In time Carl and Russell, an irritant whose Botero proportions recall those of the human dirigibles in “Wall-E,” float to South America where they, the house and the movie come down to earth. Though Mr. Docter’s visual imagination shows no signs of strain here — the image of Carl stubbornly pulling his house, now tethered to his torso, could have come out of the illustrated Freud — the story grows progressively more formulaic. And cuter. Carl comes face to face with his childhood hero, Muntz, an eccentric with the dashing looks and frenetic energy of a younger Kirk Douglas. Muntz lives with a legion of talking dogs with which he has been hunting a rare bird whose gaudy plumage echoes the palette of Carl’s balloons.
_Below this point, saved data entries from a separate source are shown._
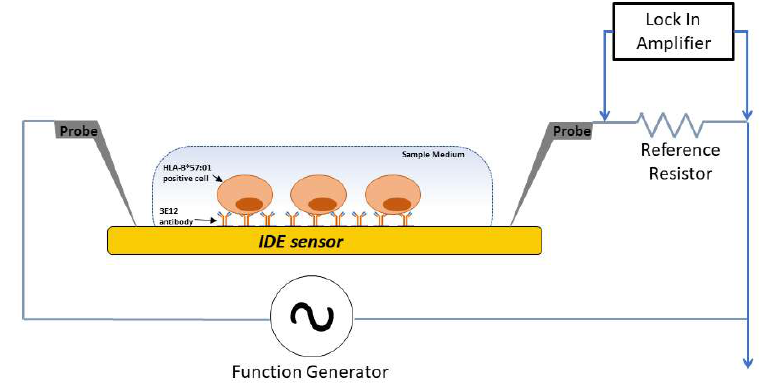
Figure 1. Circuit model and measurement setup used for detection of HLA-B*57:01 cell capture.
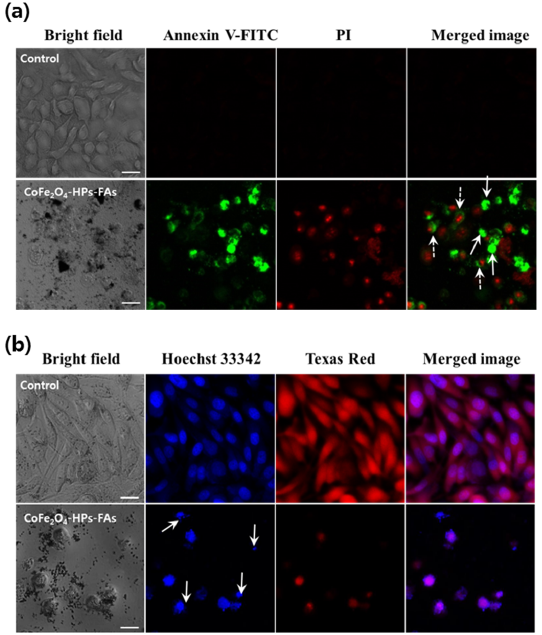
Figure 6. Confocal fluorescence images for cell membrane translocation and nuclear fragmentation in apoptotic PC-3 cells. ( a ) Confocal fluorescence images for cell membrane translocation stained with Annexin V-FITC (green) for the cell membrane and propidium iodide (PI, red) for the nucleus in PC-3 cells at 6 h post-irradiation. Cells stained green are apoptotic cells, and solid line and dashed arrows indicate early- and late-stage apoptotic cells, respectively; ( b ) Confocal fluorescence images for nuclear fragmentation (solid line arrows) stained with Hoechst 33342 (blue) for the nucleus and with Texas Red (red) for whole cells in PC-3 cells at 6 h post-irradiation. Apoptotic cell death was induced by LED irradiation at an irradiation dose of 18.36 J/cm 2 after treatment with 6.25 (0.8) µ g/mL CoFe 2 O 4 -HPs-FAs (HPs) for 2 h. The scale bar represents 25 µ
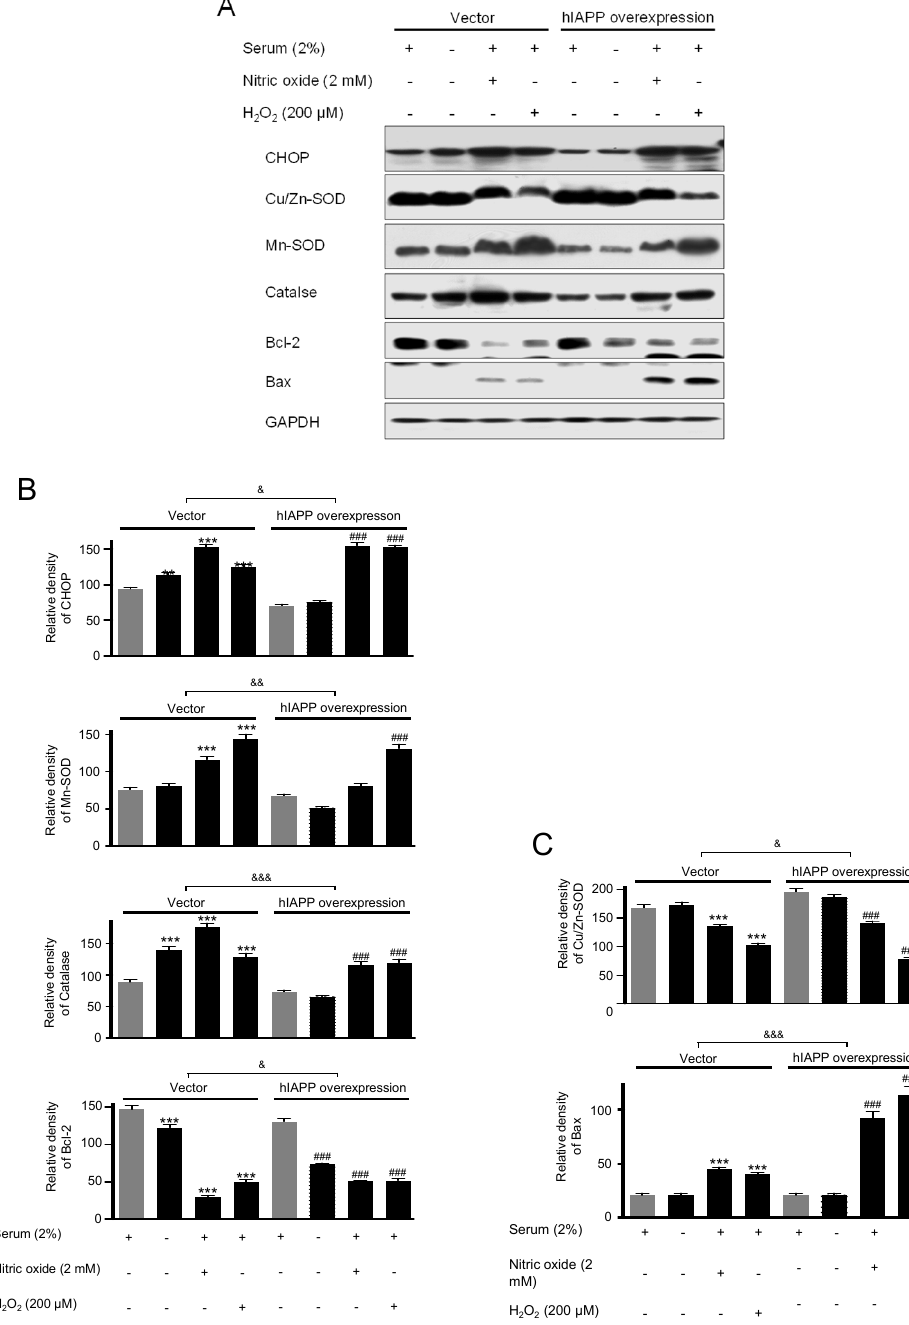
Figure 7. The expressions of CHOP, Cu/Zn-SOD, Mn-SOD, catalase, Bcl-2, and Bax proteins in pCMV-Entry-expressing cells and INS1E-hIAPP-overexpressing INS-1E cells under oxidative stress conditions. INS-1E cells were incubated in RPMI 1640 medium supplemented with/without 2% fetal bovine serum and/or nitric oxide (2 mM) or hydrogen peroxide (200 μ M) for 24 h at 37 °C with 5% CO 2 . CHOP, Cu/Zn-SOD, Mn-SOD, catalase, Bcl-2, and Bax were then analyzed by Western blot ( A ). The relative amounts of CHOP, Mn-SOD, catalase, and Bcl-2 ( B ) and Cu/Zn -SOD, and Bax ( C ) were quantified as described in Materials and Methods. Data represent the mean ± SEM of three experiments. *** p < 0.001 vs. 2% FBS in pCMV-Entry-expressing cells; ### p < 0.001 vs. 2% FBS in INS1E-hIAPP-overexpressing cells; & p < 0.05, && p < 0.01, &&& p < 0.001, pCMV-Entry-expressing cells vs. INS1E-hIAPP-overexpressing cells.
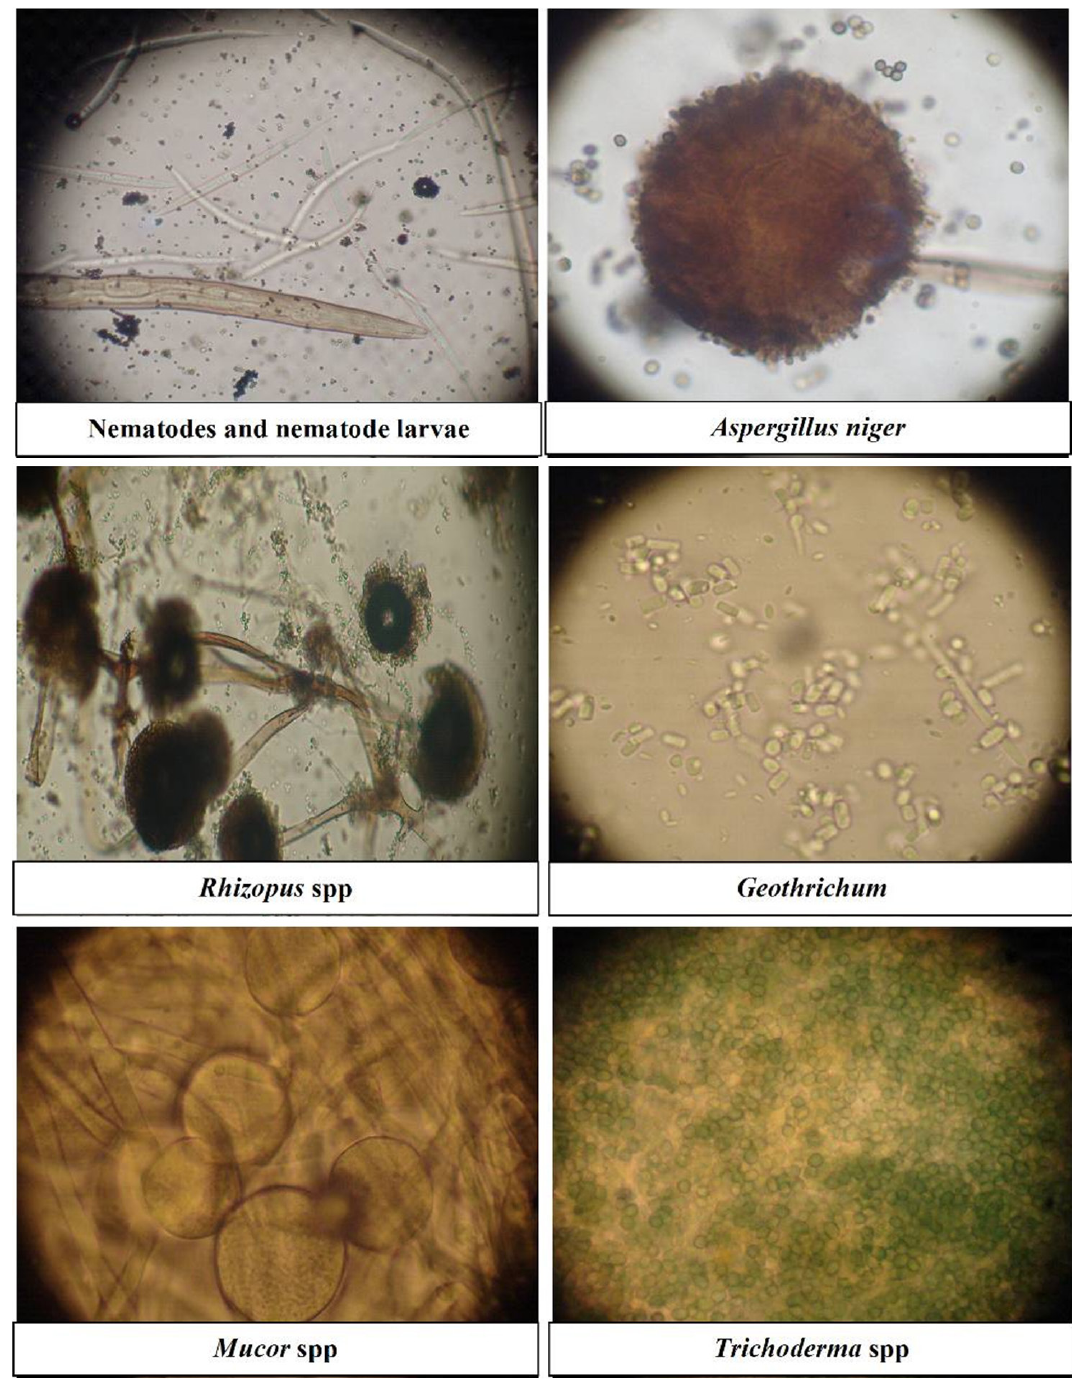
Figure 7. Photographs of the fungi identified in the cleaning water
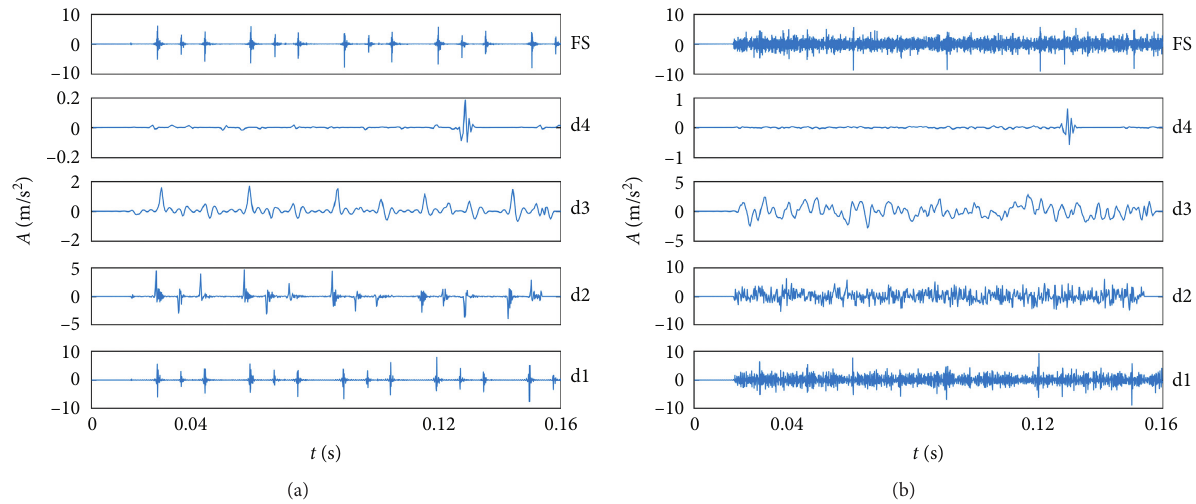
Figure 13: The results of the engine single-cylinder misfire fault signal processed by wavelet decomposition. (a) Noiseless. (b) Under 5dB noise.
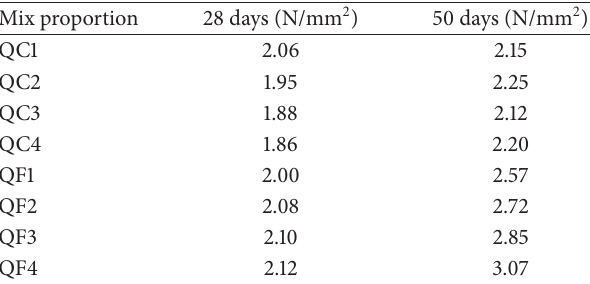
Figure 7: Compressive strength test results. Table 10: Transverse strength test result.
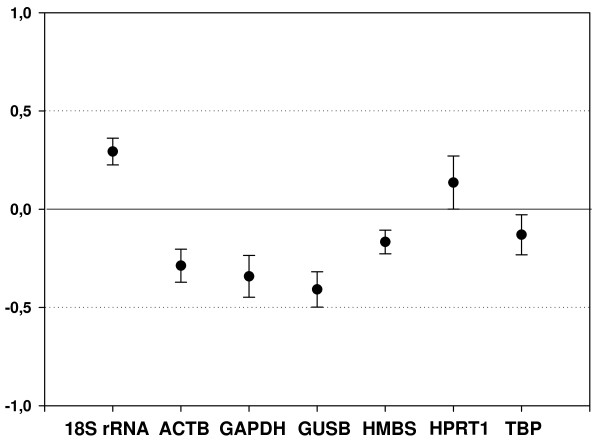
Equivalence test for the seven candidate housekeeping genes in the white matter and GBM sample groups. The differences of means (solid circles) and the matching symmetrical confidence intervals (whiskers) are shown for the logarithmized relative expression of each reference gene. Y-axis represents the fold changes in expression levels between tumor and normal tissues. The deviation area from -1 to 1 indicates fold changes ≤ 2. If the symmetrical confidence interval is included in the deviation area and contains zero, the gene is considered equivalently expressed.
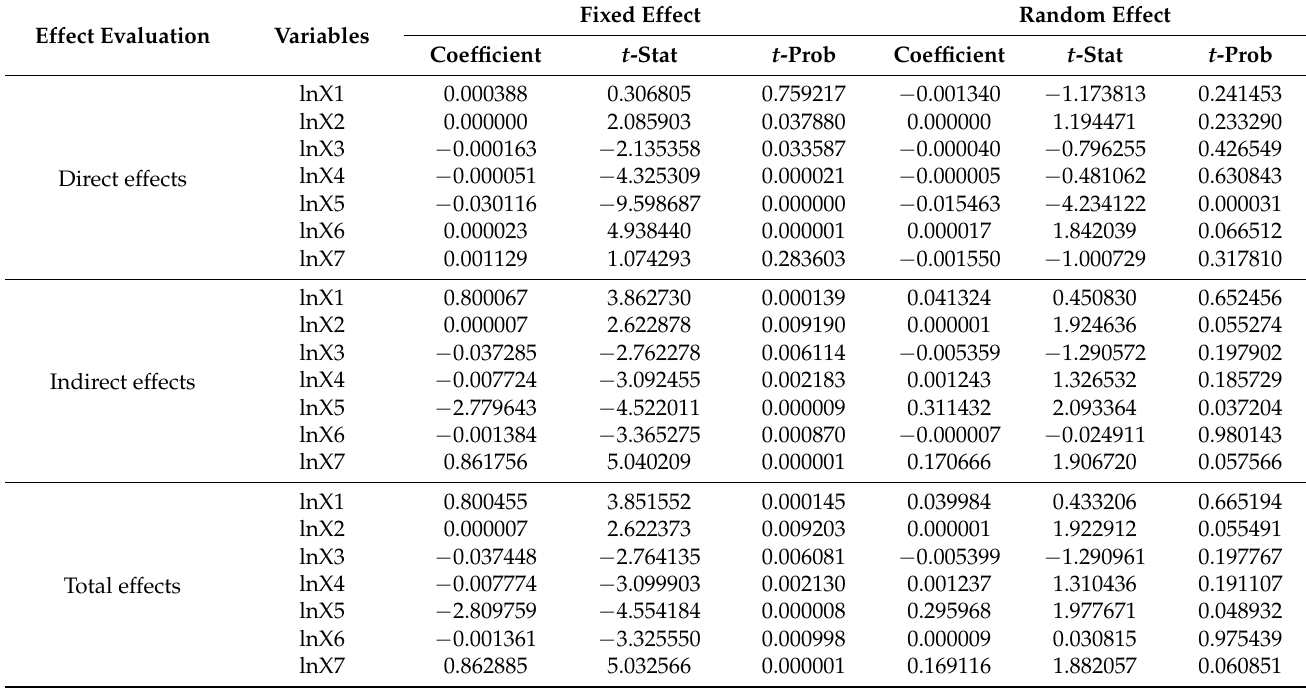
Table 9. The evaluation results of the effects of Durbin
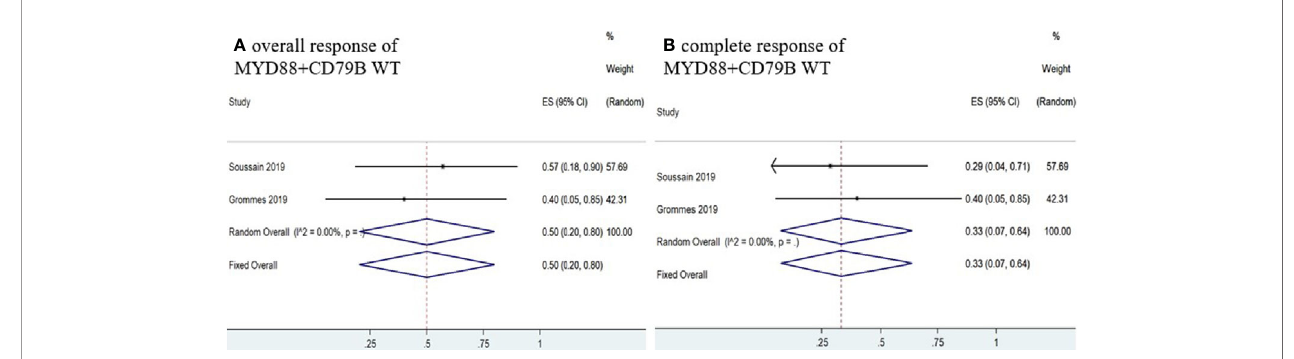
FIGURE 9 | Pooled response rate for MYD88 and CD79B wild-type gene status. (A) Pooled overall response of MYD88 and CD79B wild-type. (B) Pooled complete response of MYD88 and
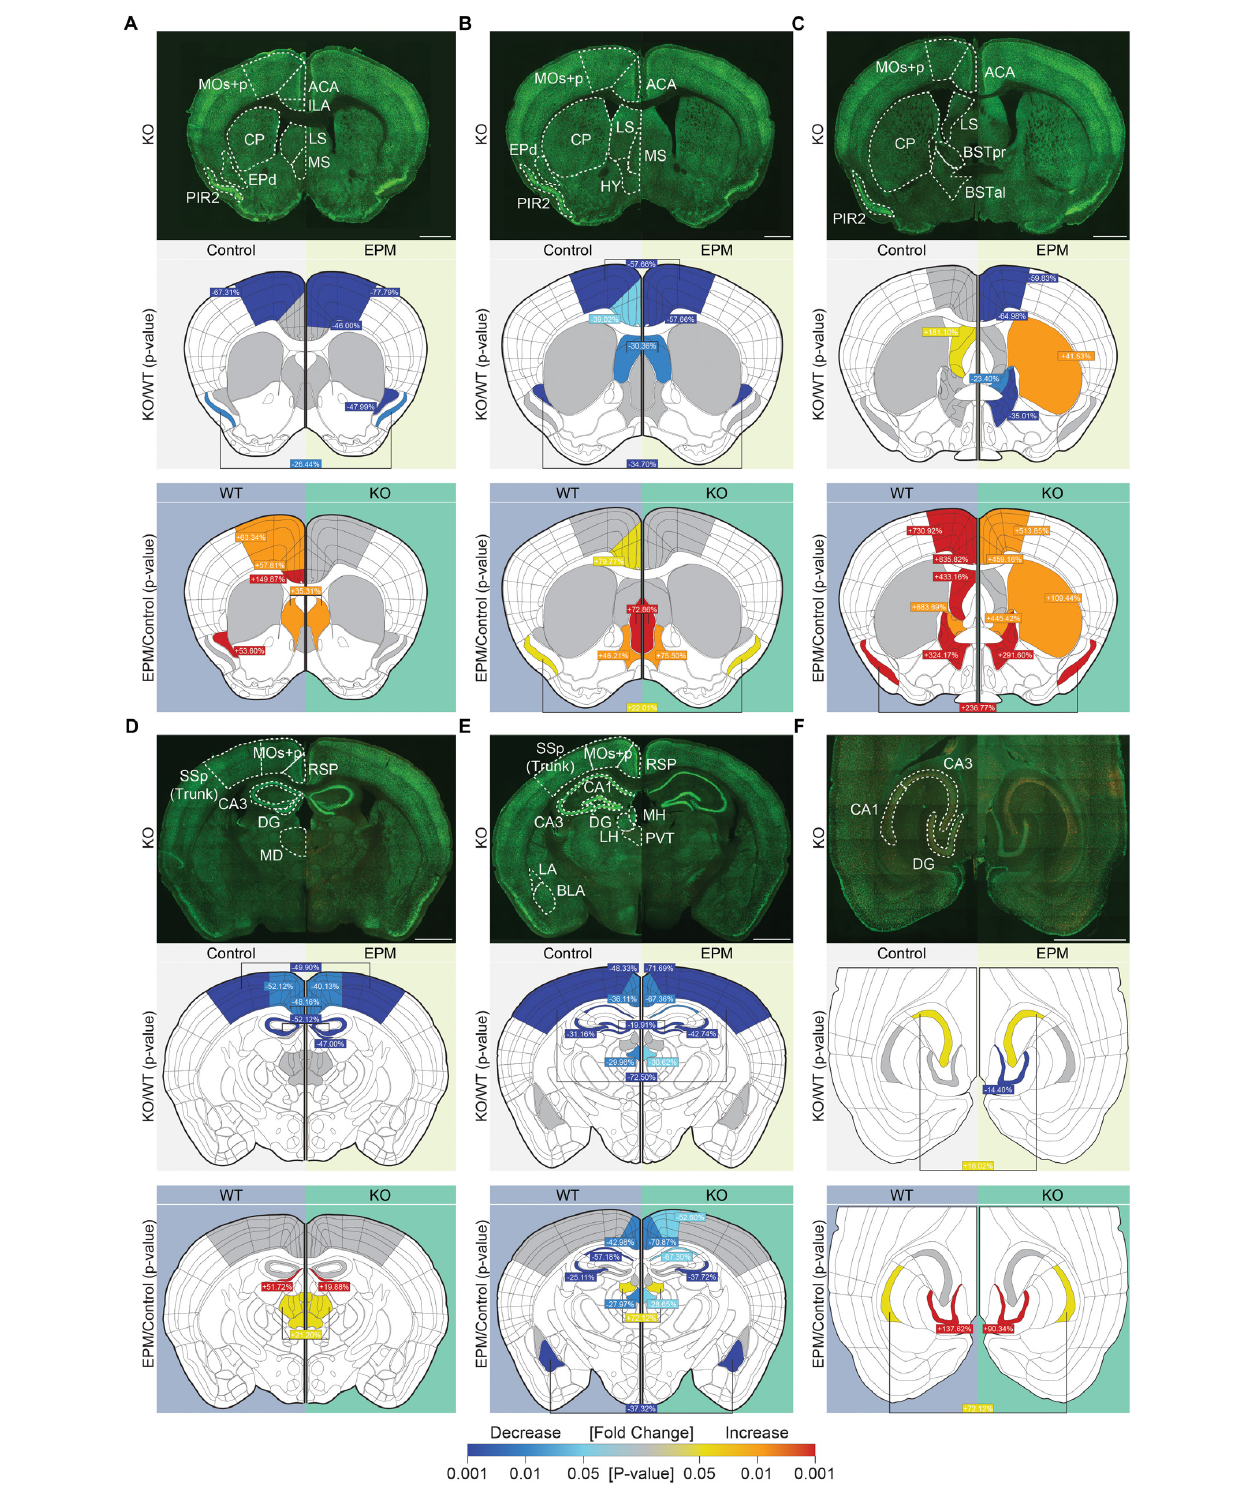
FIGURE 6 | Suppressed neuronal activity under baseline and anxiety-inducing EPM conditions in Lrrc4c − / − mice. (A–F) Representative coronal and horizontal brain sections from Lrrc4c − / − mice (3–4 months, male; row 1 of each figure panel) at six positions: (A–E) coronal sections along the rostral-caudal axis; (F) horizontal sections showing the ventral hippocampus. Brain slices were stained for c-fos (red) and the neuronal marker NeuN (green) under baseline (control; left)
The talking dogs are certainly a hoot, including the slobbering yellow furball Dug and a squeaky-voiced Doberman, Alpha (both Mr. Peterson), not to mention the dog in the kitchen and the one that pops open the Champagne. And there’s something to be said about the revelation that heroes might not be what you imagined, particularly in a children’s movie and particularly one released by Disney. (Muntz seems partly inspired by Charles Lindbergh at his most heroic and otherwise.) But much like Russell, the little boy with father problems, and much like Dug, the dog with master issues, the story starts to feel ingratiating enough to warrant a kick. O.K., O.K., not a kick, just some gently expressed regret.

“Up” is rated PG (Parental guidance suggested). A wee bit of gentle action and a climactic fight scene, but nothing inappropriate for any viewer of any age.

UP

Opens on Friday nationwide.

Directed by Pete Docter; co-directed by Bob Peterson; written by Mr. Docter and Mr. Peterson based on a story by Mr. Docter, Mr. Peterson and Tom McCarthy; director of photography, camera, Patrick Lin; director of photography, lighting, Jean-Claude Kalache; edited by Kevin Nolting; music by Michael Giacchino; production designer, Ricky Nierva; produced by Jonas Rivera; released by Walt Disney Pictures and Pixar Animation Studios. Running time: 1 hour 30 minutes.

WITH THE VOICES OF: Ed Asner (Carl Fredricksen), Christopher Plummer (Charles Muntz), Jordan Nagai (Russell), Bob Peterson (Dug/Alpha), Delroy Lindo (Beta), Jerome Ranft (Gamma) and John Ratzenberger (Construction Foreman Tom).